Rewrite the text read from each item, replacing every "المملكة" with "الدولة" and changing nothing else. Leave out the pictures.

[Data for this task Boundary: Start]

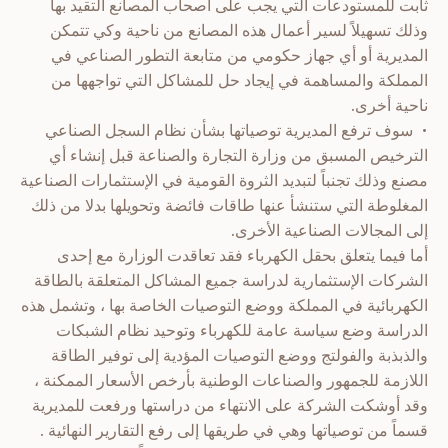
ثابت للمستودعات التي يجب على أصحاب المصانع التقيد بها
وذلك تسهيلاً لسير أعمال هذه المصانع من ناحية وكي تتمكن
المديرية أو أي جهاز حكومي من متابعة التطور الصناعي في
المملكة والمساهمة في إيجاد حل للمشاكل التي تواجهها من
ناحية أخرى.
• سوف ترفع المديرية توصياتها بشأن نظام السجل الصناعي
الترخيص المسبق من وزارة التجارة والصناعة قبل إنشاء أي
مصنع وذلك تجنباً لتبديد الثروة القومية في الإستثمارات الصناعية
المغلوطة التي ستنشأ عنها طاقات فائضة وتحويلها بدلا من ذلك
إلى المجالات الصناعية الأخرى.
أما فيما يتعلق بحقل الكهرباء فقد تعاقدت الوزارة مع إحدى
الشركات الإستثمارية لدراسة جميع المشاكل المتعلقة بالطاقة
الكهربائية في المملكة ووضع التوصيات الخاصة بها ، وتشمل هذه
الدراسة وضع سياسة عامة للكهرباء وتوحيد نظام الشبكات
والذبذبة والفولتج ووضع التوصيات المؤدية إلى توفير الطاقة
اللازمة للجمهور والصناعات الوطنية بأرخص الأسعار الممكنة ،
وقد أوشكت الشركة على الانتهاء من دراستها ورفعت للمديرية
قسماً من توصياتها وهي في طريقها إلى رفع التقارير النهائية .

[Data for this task Boundary: End]

■ Answer space
ثابت للمستودعات التي يجب على أصحاب المصانع التقيد بها
وذلك تسهيلاً لسير أعمال هذه المصانع من ناحية وكي تتمكن
المديرية أو أي جهاز حكومي من متابعة التطور الصناعي في
الدولة والمساهمة في إيجاد حل للمشاكل التي تواجهها من
ناحية أخرى.
• سوف ترفع المديرية توصياتها بشأن نظام السجل الصناعي
الترخيص المسبق من وزارة التجارة والصناعة قبل إنشاء أي
مصنع وذلك تجنباً لتبديد الثروة القومية في الإستثمارات الصناعية
المغلوطة التي ستنشأ عنها طاقات فائضة وتحويلها بدلا من ذلك
إلى المجالات الصناعية الأخرى.
أما فيما يتعلق بحقل الكهرباء فقد تعاقدت الوزارة مع إحدى
الشركات الإستثمارية لدراسة جميع المشاكل المتعلقة بالطاقة
الكهربائية في الدولة ووضع التوصيات الخاصة بها ، وتشمل هذه
الدراسة وضع سياسة عامة للكهرباء وتوحيد نظام الشبكات
والذبذبة والفولتج ووضع التوصيات المؤدية إلى توفير الطاقة
اللازمة للجمهور والصناعات الوطنية بأرخص الأسعار الممكنة ،
وقد أوشكت الشركة على الانتهاء من دراستها ورفعت للمديرية
قسماً من توصياتها وهي في طريقها إلى رفع التقارير النهائية .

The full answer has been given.